On one Thursday during the ACLU’s observation period, a judge told a detainee they likely wouldn’t see a court-appointed attorney for four or five days. “[That attorney] can get you out on bond for free. If you need to get out before Monday or Tuesday, then the going rate to get out of jail is 5-10% of the bond amount, so in your case it would be $750 and $1,500.”

“A few days in jail is a big deal,” the ACLU’s Trisha Trigilio told the Chronicle. “People can lose their jobs, people scramble to arrange for child care – and we’re inflicting this unnecessary suffering.”

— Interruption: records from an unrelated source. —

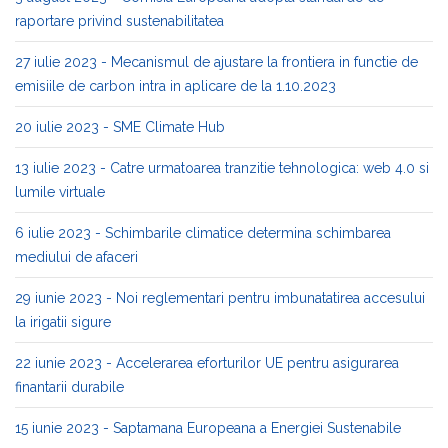
raportare privind sustenabilitatea
27 iulie 2023 - Mecanismul de ajustare la frontiera in functie de
emisiile de carbon intra in aplicare de la 1.10.2023
20 iulie 2023 - SME Climate Hub
13 iulie 2023 - Catre urmatoarea tranzitie tehnologica: web 4.0 si
lumile virtuale
6 iulie 2023 - Schimbarile climatice determina schimbarea
mediului de afaceri
29 iunie 2023 - Noi reglementari pentru imbunatatirea accesului
la irigatii sigure
22 iunie 2023 - Accelerarea eforturilor UE pentru asigurarea
finantarii durabile
15 iunie 2023 - Saptamana Europeana a Energiei Sustenabile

In March, 37 organizations including the ACLU of Texas sent a letter to Travis County officials calling for immediate implementation of Counsel at First Appearance. Now, the county has announced two, eight-hour test shifts. The ACLU says that’s not enough. Trigilio calls it “a sluggish response that follows two years of excuses and delays.”

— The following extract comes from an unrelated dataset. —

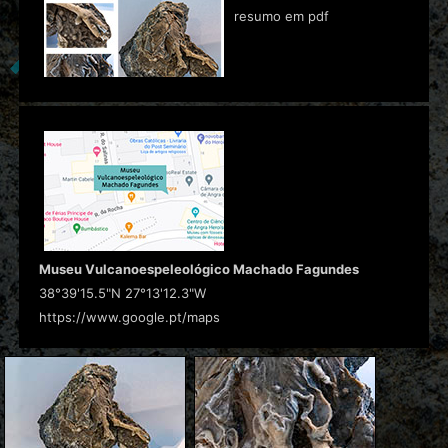
resumo em pdf
Museu Vulcanoespeleológico Machado Fagundes
38°39'15.5"N 27°13'12.3"W
https://www.google.pt/maps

The suit makes three main arguments: First, they allege Travis County is violating the Sixth Amendment right to counsel – they argue first appearances are a critical stage in the criminal justice process, so that Sixth Amendment right should kick in. Second, they make a due-process claim, arguing that it’s fundamentally unfair for judges to tell a person that they have both a right to remain silent and a right to be heard on their bail determination, but a lawyer will not advise them on how to use those rights. The third is an equal protection claim: In short, those who can afford a lawyer may receive advocacy outside of the courtroom early on, while those who can’t experience a different process.